Domchanch is a census town in the Domchanch CD block in the Koderma subdivision of  the Koderma district in the Indian state of Jharkhand.

Geography

Location                                 
Domchanch is located at .

Overview
Koderma district is plateau territory and around 60% of the total area is covered with forests. The first dam of the Damodar Valley Corporation, at Tilaiya, was built across the Barakar River and inaugurated in 1953. Koderma Junction railway station has emerged as an important railway centre in the region. It is a predominantly rural district with only 19.72% urban population.

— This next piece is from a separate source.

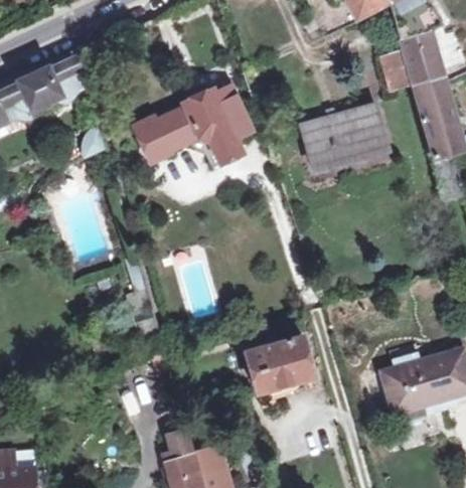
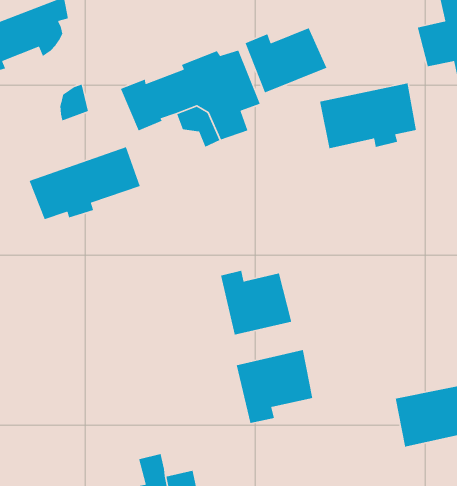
building: none -> [244,27,327,93]
building: none -> [29,146,141,220]
building: none -> [220,270,292,335]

Note: The map alongside presents some of the notable locations in the district. All places marked in the map are linked in the larger full screen map.

Demographics
According to the 2011 Census of India, Domchanch had a total population of 15,890, of which 8,161 (52%) were males and 7,648 (48%) were females. Population in the age range 0–6 years was 2,541. The total number of literate persons in Domchanch was 10,337 (77.91% of the population over 6 years).

Infrastructure
According to the District Census Handbook 2011, Kodarma, Domchanch covered an area of 11.04 km2. Among the civic amenities, it had 24 km roads with open drains, the protected water supply involved uncovered well, hand pump. It had 2,335 domestic electric connections, 30 road lighting points. Among the medical facilities, it had 2 hospitals, 1 dispensary, 1 health centre, 1 family welfare centre, 1 maternity and child welfare centre, 2 TB hospital/ clinics, 5 nursing homes, 1 veterinary hospital, 2 medicine shops. Among the educational facilities it had 2 primary schools, 2 middle schools, 2  secondary schools, 1 senior secondary school, the nearest general degree college  at Kodarma 11 km away. Among the social, cultural and recreational facilities, it had 1 stadium. It had the branch offices of 2 nationalised banks, 1 cooperative bank, 1 agricultural credit society.

Civic administration

Police station
Domchanch police station serves Domchanch CD block.

CD block HQ
Headquarters of Domchanch CD block is at Domchanch town.

Transport
There is a station nearby at Maheshpur on the Madhupur-Giridih-Koderma line.